West Aberdeenshire and Kincardine MP Andrew Bowie visited the town with local councillor Wendy Agnew.
He said: “Thankfully the water is receding but it was a grim sight.
“It’s been a number of years since we saw Stonehaven so badly hit by flooding.”
Ward councillor Sarah Dickinson added: “There were those who had water ingress on their ground floors and into their basements and others who discovered roof leaks as the water came in overhead.
“It was an astonishing amount of rainfall in a very short period of time.
“However, as always, there were people willing and quick to offer help; a heartening reminder of the resilience and care of the Stonehaven community.”
The heavy rain forced shut several primary and secondary schools across Aberdeenshire, largely in the south of the area. However, Banff and Buchan was also affected.
The areas around Waterside Bridge and main A892 in Rora, near St Fergus, were underwater for around an hour, while some homes were flooded in parts of Longside, near Mintlaw.
Elsewhere, there were widespread power, broadband and phone outages after a telecom post and line snapped in two near Woodhead of Fyvie.
Central Buchan councillor Norman Smith said: “Around 7am it was quite bad for a few hours but within three-quarters of an hour to an hour the gullies were back working and the flooding had dispersed.
“You wouldn’t have thought it’d have even happened.”
Figures provided by the Scottish Environment Protection Agency reveal almost a month of rain fell in Stonehaven yesterday morning.
Torrential conditions caused up to 79 ml of rainfall to be collected by the Sepa monitoring station within the town over a four hour period.

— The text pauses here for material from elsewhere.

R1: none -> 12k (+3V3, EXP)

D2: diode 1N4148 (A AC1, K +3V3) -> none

Collecting water between 6am and 10am, the figures were matched by the Met Office’s own collection.
The national weather watchdog recorded that over a 12 hour period from 7pm on Tuesday evening until 7am yesterday that 65.8 ml was collected.

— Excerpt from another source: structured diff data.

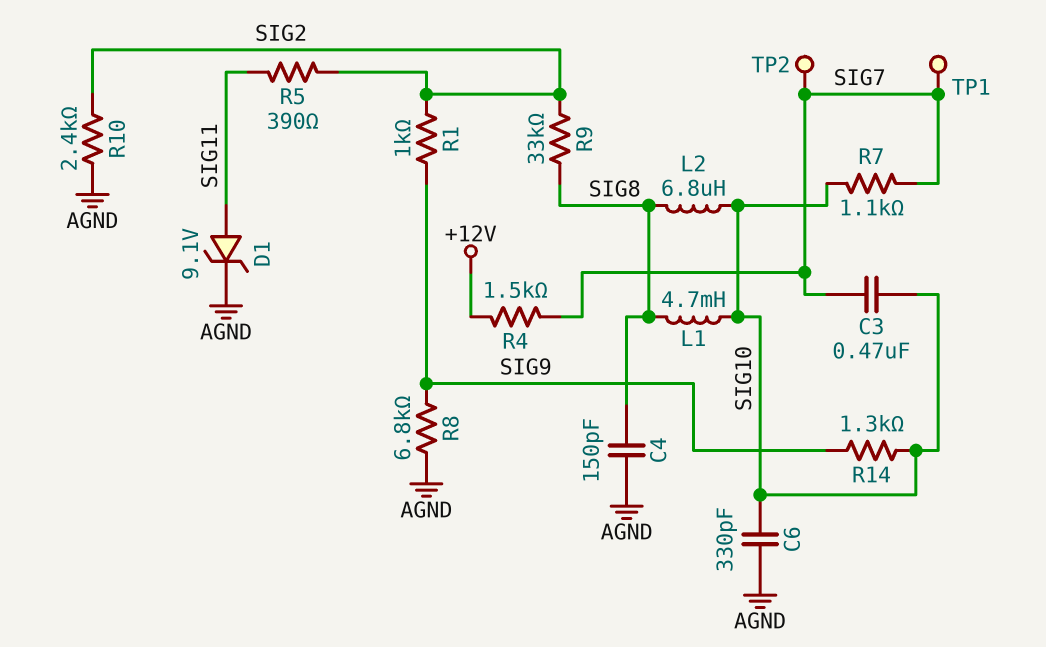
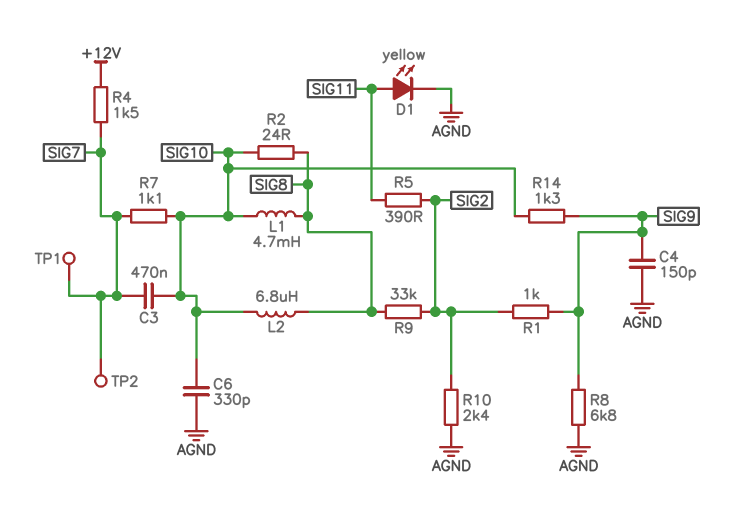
C4: 150pF (AGND, SIG8) -> 150pF (AGND, SIG9)
D1: zener 9.1V (A SIG11, K AGND) -> LED yellow (A SIG11, K AGND)
R2: none -> 24 (SIG8, SIG10)

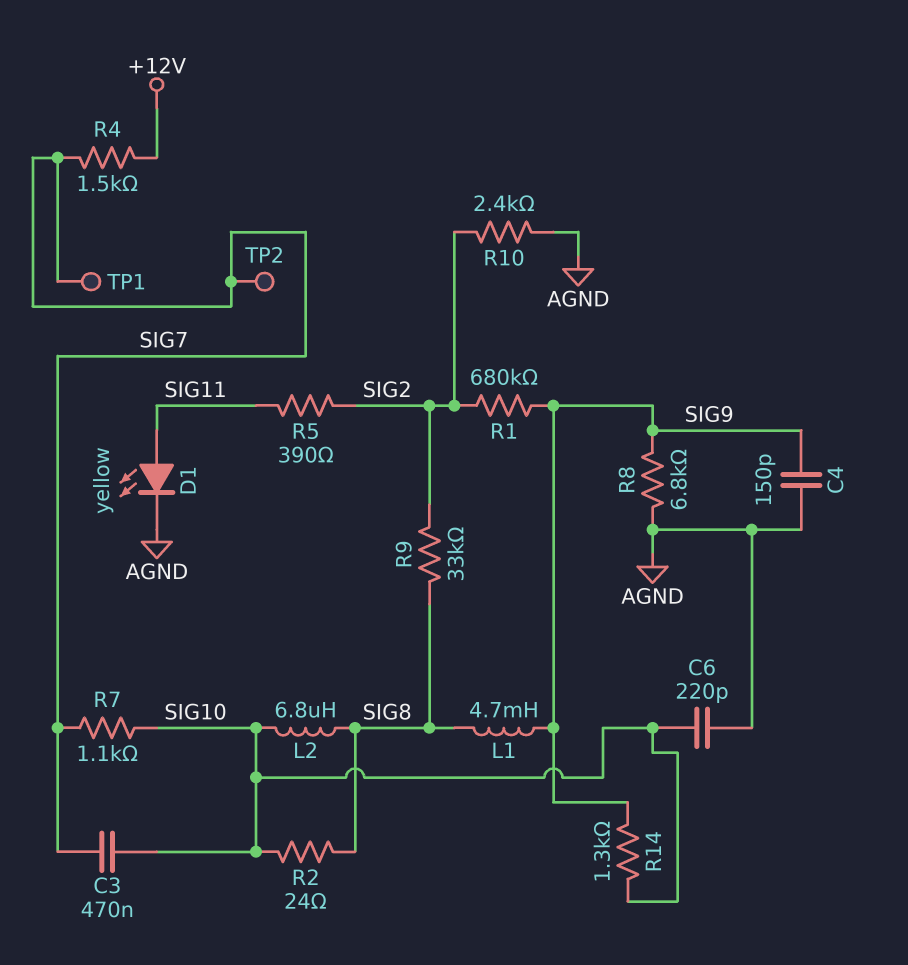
C6: 330pF (AGND, SIG10) -> 220pF (AGND, SIG10)
L1: 4.7mH (SIG8, SIG10) -> 4.7mH (SIG8, SIG9)
R1: 1k (SIG2, SIG9) -> 680k (SIG2, SIG9)

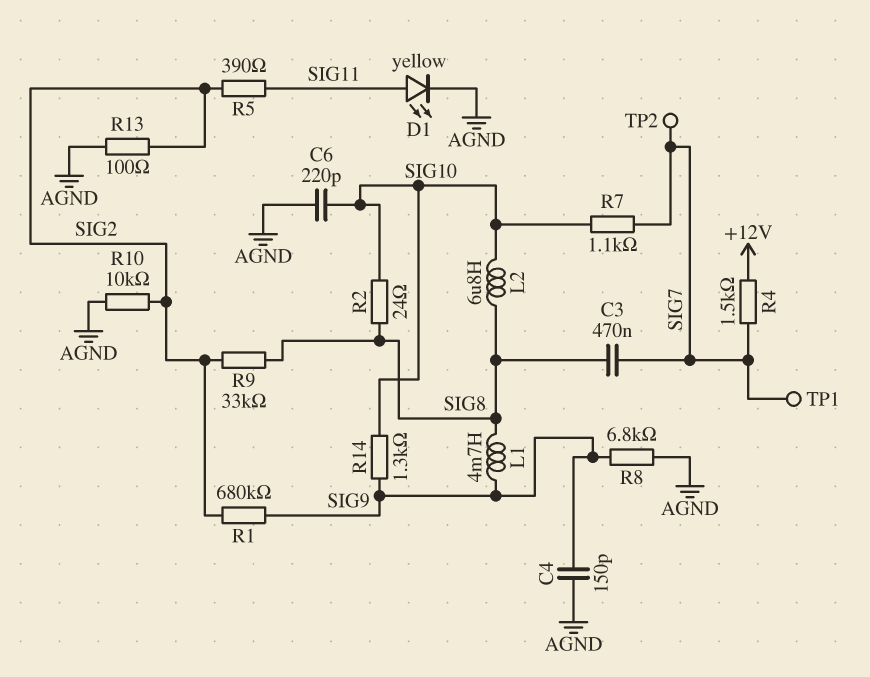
C3: 470nF (SIG7, SIG10) -> 470nF (SIG7, SIG8)
R10: 2.4k (AGND, SIG2) -> 10k (AGND, SIG2)
R13: none -> 100 (AGND, SIG2)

Compared with samples taken monthly since 1981 in nearby Inverbervie an average of 57.6ml that is usually collected across the whole of August in the region.
Heavy rain and thunderstorms which caused flooding and travel disruption across Scotland.
A spokeswoman from the Met Office warned that there is still a risk of flooding across the north and north-east as we head into today.
She said: “This is clearly a lot a rainfall in a very short space of time, the average August rainfall for our climate station in Inverbervie is 57.6ml.
“You can see for that region that over a month’s worth of rain has fallen in a short period of time.
“Usually this is an area that is drier than the rest of Scotland comparatively in August.”
Yellow weather warnings are still currently in place across the country, wind-flow is expected to hit the north-east from the North Sea which will likely bring clouds and a dip in temperature for the region.